US president spoke with the Turkish leader Monday following a referendum that has escalated concern over Erdoğan’s increasingly authoritarian grip
Lauren Gambino in Washington
Trump’s call came as the Turkish government announced late on Monday night that it would be extending the state of emergency in the country by three more months.
International observers monitoring the Turkish referendum concluded in a preliminary report on Monday that the campaign and vote took place in a political environment where the “fundamental freedoms essential to a genuinely democratic process were curtailed”.
The US president spoke on Monday with Erdoğan, whose triumph in the constitutional referendum escalated concern over his increasingly authoritarian grip on power.
Trump’s congratulatory message strikes a starkly different tone from the statement issued by the US state department on Monday, which urged Erdoğan to respect his citizens’ fundamental rights and noted the report’s findings of “irregularities on voting day and an uneven playing field during the difficult campaign period”.
According to a readout of the call provided by the White House, the two leaders discussed the recent developments in Syria and the US response to the chemical attack in Syria and “agreed on the importance of holding Syrian president Bashar al-Assad accountable”. The readout matches a statement from Erdoğan’s office, which was reported by the state-run Anadolu Agency.
On Sunday, Turkey narrowly approved a package of constitutional amendments that will dramatically reshape the country’s system of government. The proposal replaces the country’s parliamentary system with a presidential one and abolishes the role of the prime minister.
The “yes” camp prevailed with a slim majority, just 51.4% compared with the opposition’s 48.6%, according to Turkey’s electoral commission. The main opposition party immediately contested the result, citing a series of irregularities, and critics raised concerns about the fairness of the vote in the fraught political environment. The vote will take days to confirm.
The pro-Kurdish Peoples’ Democratic party, which opposed the constitutional amendments, joined calls by other opposition figures to annul the vote, citing the controversial decision by the electoral board to accept some 1.5m unstamped ballots they say could have altered the outcome of the referendum.
The prime minister, Binali Yildirim, said during a parliamentary meeting that the ruling Justice and Development (AK) party would invite Erdoğan to rejoin next week once the final results were announced, setting the stage for the latter’s return to the party he founded and led to successive electoral victories.
Turkish presidents are expected to retain their neutrality, but under the new constitutional reforms they will be allowed to maintain their party affiliation.
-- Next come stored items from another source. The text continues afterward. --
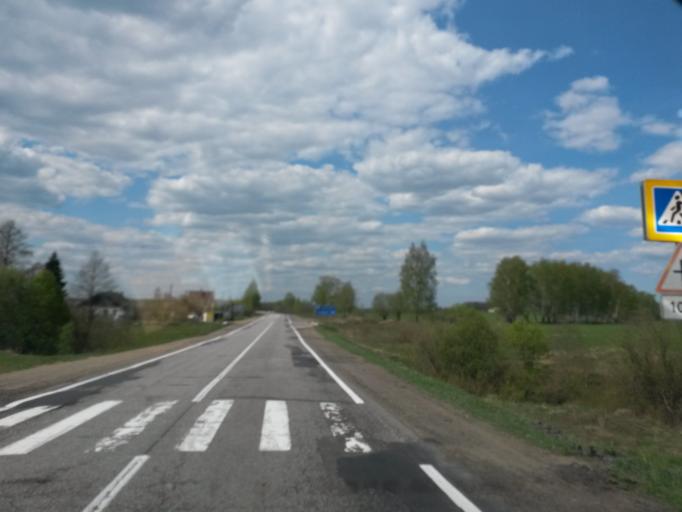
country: RU
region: Jaroslavl
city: Konstantinovskiy
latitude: 57.6697
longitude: 39.6206
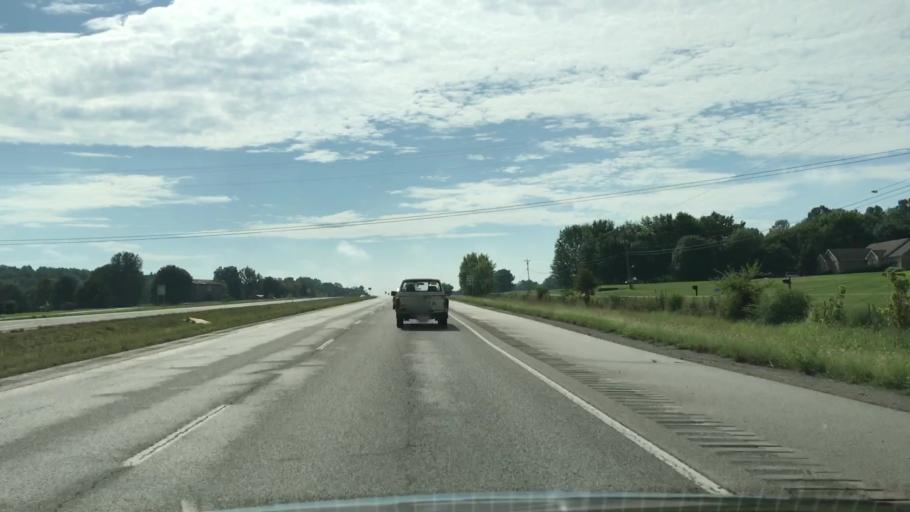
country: US
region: Kentucky
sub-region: Warren County
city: Plano
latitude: 36.8928
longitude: -86.3765
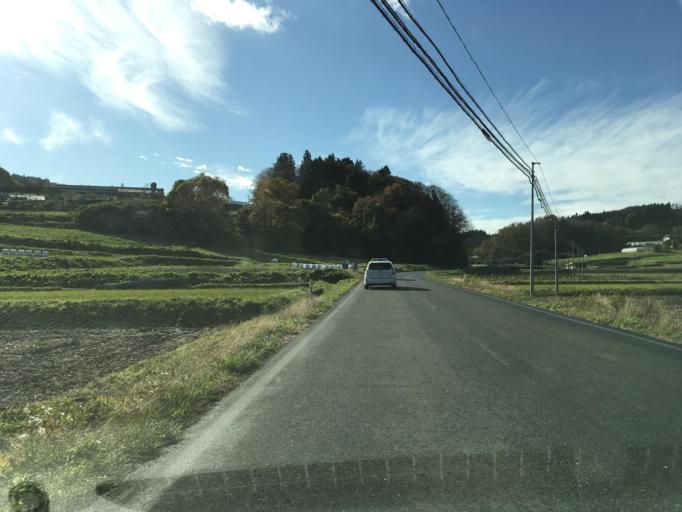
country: JP
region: Iwate
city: Ichinoseki
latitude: 38.9214
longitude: 141.4206
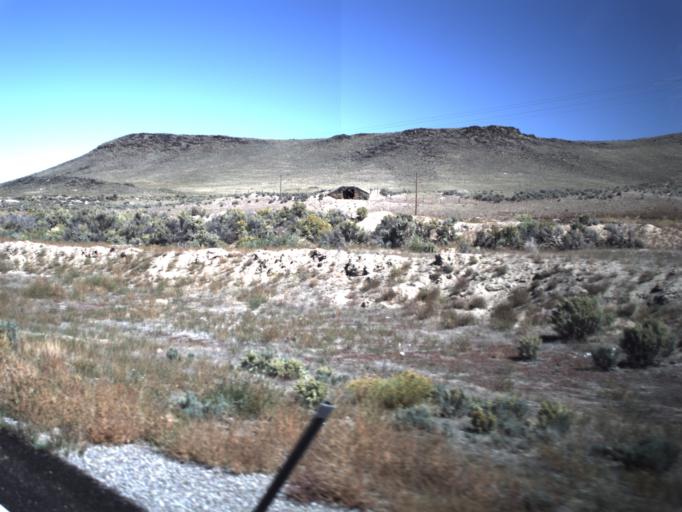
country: US
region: Utah
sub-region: Piute County
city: Junction
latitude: 38.1381
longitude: -111.9976
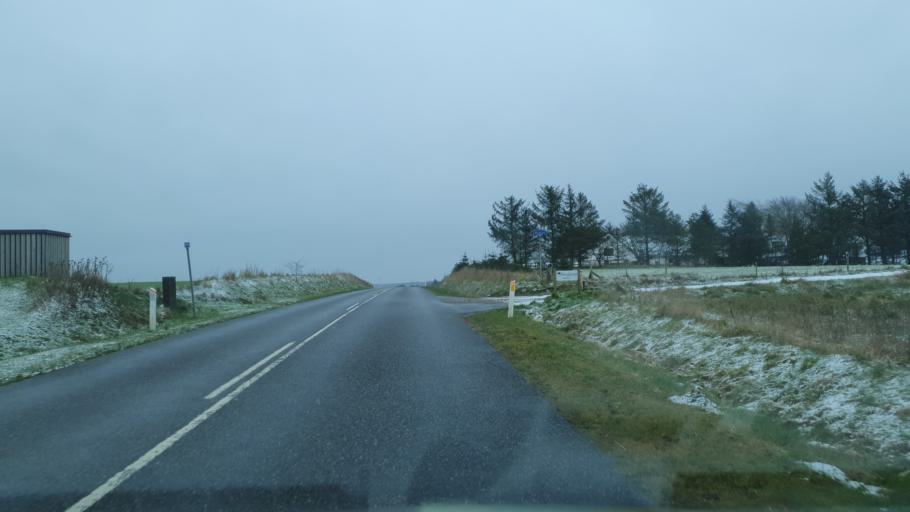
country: DK
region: North Denmark
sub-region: Jammerbugt Kommune
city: Brovst
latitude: 57.1262
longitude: 9.4807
The move will allow Erdoğan to have final say over nominees for parliament, solidifying his control over the legislature.
Yildirim sought a more conciliatory message in his speech, saying there were no losers in the referendum campaign and urging unity in the referendum’s aftermath.
Asked during the White House daily briefing to respond to the result and Erdoğan’s accumulation of power, press secretary Sean Spicer echoed the state department statement and said he would withhold reaction until a final report is published.
“Before we start getting into their governing system, let this commission get through its work,” Spicer said.
Erdoğan’s move to consolidate power, which could potentially keep him in office until 2029, comes just eight months after he survived a failed coup attempt last summer. Erdoğan responded by declaring a state of emergency and cracking down. With the aim to “cleanse all state institutions”, the president suspended or dismissed roughly 120,000 people, including state officials, teachers, bureaucrats, and detained another 47,000 on coup-related charges.
Trump’s congratulatory call stands in contrast to the cautious response from several European leaders. Some officials appeared wary of further antagonizing Turkey, urging restraint and a commitment to Democratic values. Others were more forthright and declared Sunday’s vote the end to Turkey’s decade-long attempt to join Europe’s 28-member bloc.
“With what happened yesterday, (Turkey’s) membership prospects are buried, in practical terms” the Austrian chancellor, Christian Kern, said in a statement. “We are entering a new era”.
Trump also spoke to Erdoğan in early February. On the call, Trump reaffirmed Turkey as a strong Nato ally and a partner in the fight against the Islamic State.
The leaders again discussed the campaign against the the terrorists group on the call on Monday and agreed on “the need to cooperate against all groups that use terrorism to achieve their ends”, the White House said.
The two nations disagree on the American plan to fight Isis in Syria. Erdoğan has deep reservations about the American plan to arm Kurdish forces, which Turkey considers terrorists. The issue has been a sticking point in US-Turkey relations, and was front and center during a visit to Ankara last month by the US secretary of state Rex Tillerson.